1 minuto e 34 secondi di lettura

Il bell'articolo di Mario Paternostro, apparso su Primogiornale di martedì 27 gennaio, mi ha persuaso a scrivere di due sorrisi e una domanda, che avevo tenuto per me. Ho sorriso quando Don Prospero ha accolto l'invito a rimuovere la moschea di cartone dal presepe e l'ha sostituita con un brano del Vangelo, assai più provocatorio, giacché il Vangelo, per qualunque coscienza attenta, è immancabilmente provocazione. Conosco Prospero da molto tempo: penso volesse assegnare al cartone il valore simbolico del dialogo tra diversi, di qualunque diversità, perché nel presepe fosse riconoscibile l'attualità del messaggio cattolico, ecumenico, piuttosto che il senso di uno spot per la moschea.
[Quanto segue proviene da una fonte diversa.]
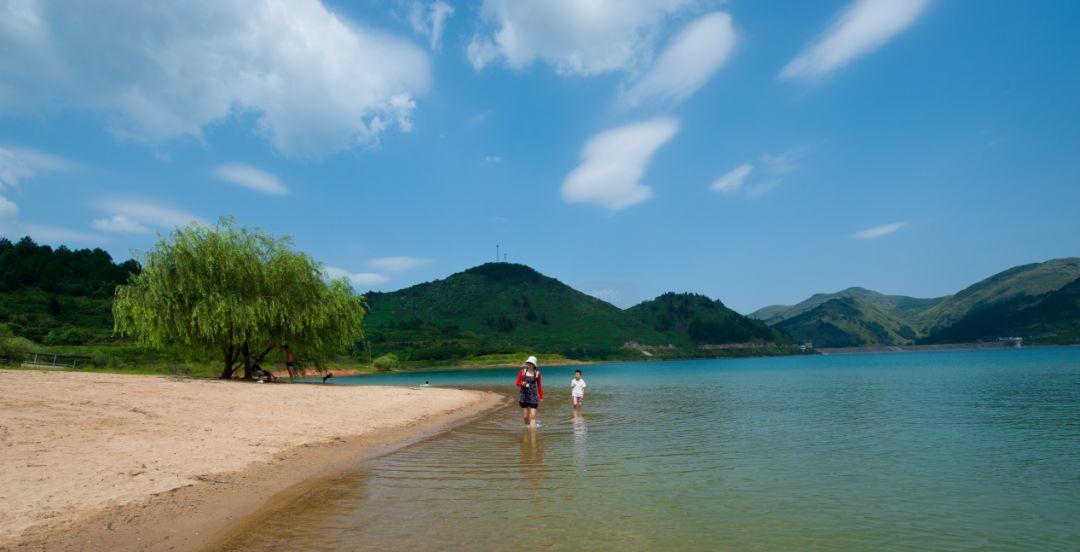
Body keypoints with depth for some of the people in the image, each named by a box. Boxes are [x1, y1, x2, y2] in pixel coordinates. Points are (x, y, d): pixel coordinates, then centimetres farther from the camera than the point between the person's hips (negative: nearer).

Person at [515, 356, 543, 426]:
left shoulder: (537, 373, 0)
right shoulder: (522, 372, 0)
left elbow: (539, 385, 9)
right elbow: (517, 383, 5)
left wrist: (541, 397, 8)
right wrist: (522, 383, -17)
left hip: (533, 396, -1)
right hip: (524, 396, 1)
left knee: (533, 416, -8)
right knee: (525, 416, 8)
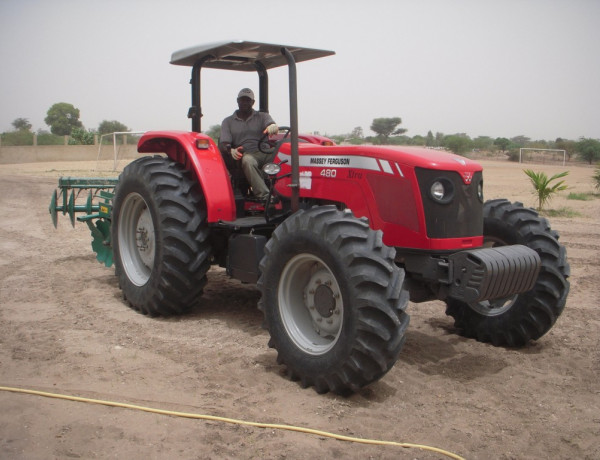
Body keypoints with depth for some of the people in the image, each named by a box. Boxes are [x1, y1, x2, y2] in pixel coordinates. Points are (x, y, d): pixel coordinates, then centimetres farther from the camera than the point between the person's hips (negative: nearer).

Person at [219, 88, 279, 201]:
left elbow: (272, 124, -6)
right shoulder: (228, 122, 16)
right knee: (247, 160, -39)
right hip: (246, 155, -1)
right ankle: (264, 196, -46)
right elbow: (223, 144, 3)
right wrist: (231, 151, -23)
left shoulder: (262, 116, 18)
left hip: (266, 153, 1)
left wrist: (273, 126, -34)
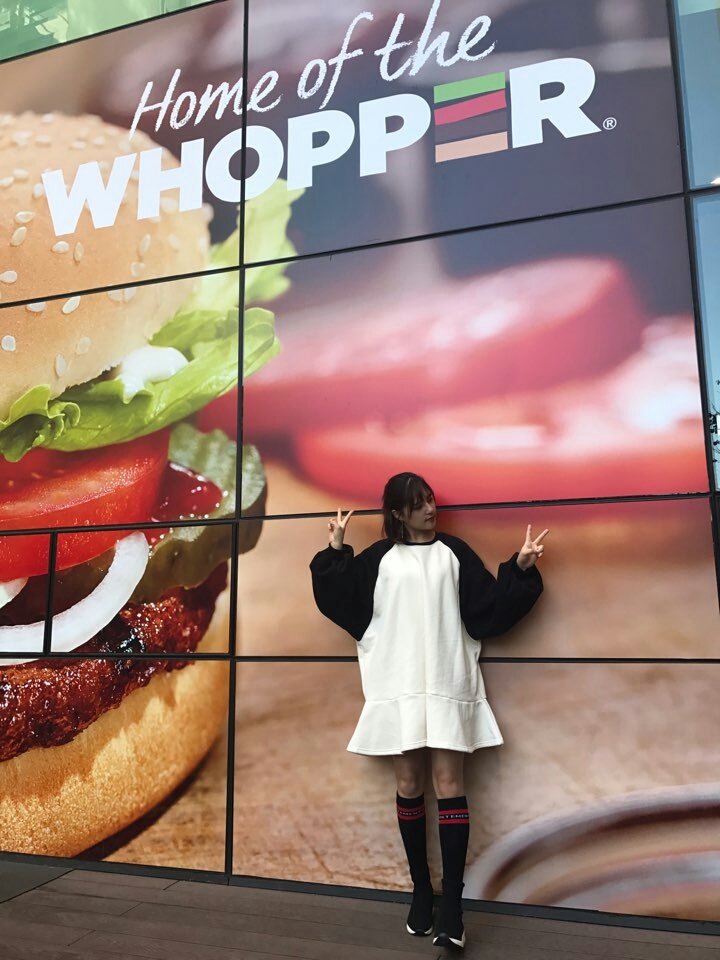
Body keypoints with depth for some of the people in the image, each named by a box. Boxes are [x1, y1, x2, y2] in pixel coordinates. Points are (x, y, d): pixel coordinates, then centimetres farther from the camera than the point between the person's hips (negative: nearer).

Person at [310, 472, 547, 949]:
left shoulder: (455, 552, 7)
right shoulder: (379, 558, 7)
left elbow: (491, 609, 2)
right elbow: (340, 602, 1)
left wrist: (520, 570, -10)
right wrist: (336, 552, -7)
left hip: (447, 684, -1)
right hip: (398, 686, 1)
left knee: (448, 783, -5)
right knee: (409, 785, 6)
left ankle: (452, 902, 0)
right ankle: (421, 890, 20)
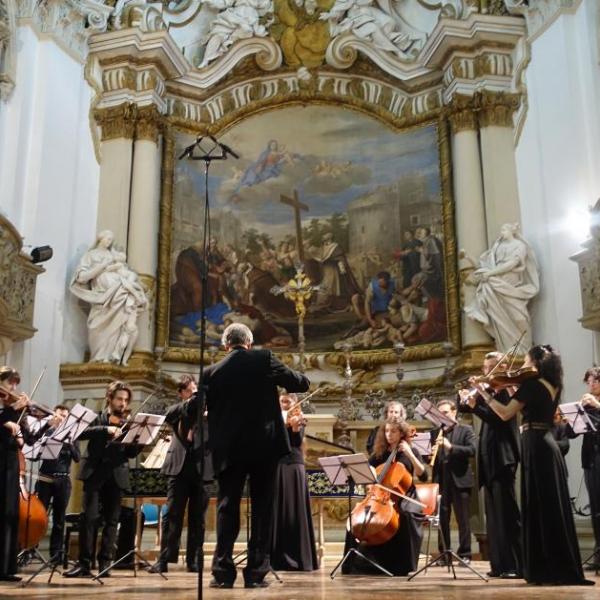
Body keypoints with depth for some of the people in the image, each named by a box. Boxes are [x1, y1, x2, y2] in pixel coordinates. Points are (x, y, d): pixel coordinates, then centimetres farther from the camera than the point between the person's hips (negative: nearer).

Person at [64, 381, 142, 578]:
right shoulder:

Ho sorriso al divenire della polemica sugli "ateobus". Quella campagna non mi sembrava, per usare un eufemismo, elegante, ma non mi sono sentito offeso da qualcuno che ha sentito il bisogno, per farsi riconoscere, di affidarsi a uno slogan. E mi sono domandato se anche noi cattolici avessimo necessità di un "controslogan" per essere riconosciuti: le parole usate da Paternostro mi sono sembrate una buona risposta, indicando un modo d'essere che, se anche difficile e faticoso, ricomprende il valore della testimonianza nella vita di tutti i giorni. Dovremmo essere tolleranti: non consentire tutto, ma permettere a ciascuno di esercitare i diritti di cui è portatore in quanto persona, anche se diversa e lontana. Dovremmo essere accoglienti: non concedere indiscriminatamente, ma sapere aprire comunque le porte, anche quelle del cuore, a chi bussa, spesso per bisogno. Dovremmo essere generosi: non genericamente disponibili, ma capaci di un supplemento di fatica per servire con competenza la propria comunità. Non da quel che diciamo, ma da quel che facciamo siamo riconoscibili. A una maestra della scuola di Barbiana, che gli chiedeva quel che dovesse fare per essere riconosciuta come un' insegnante cattolica, don Milani rispose "Insegna meglio che puoi".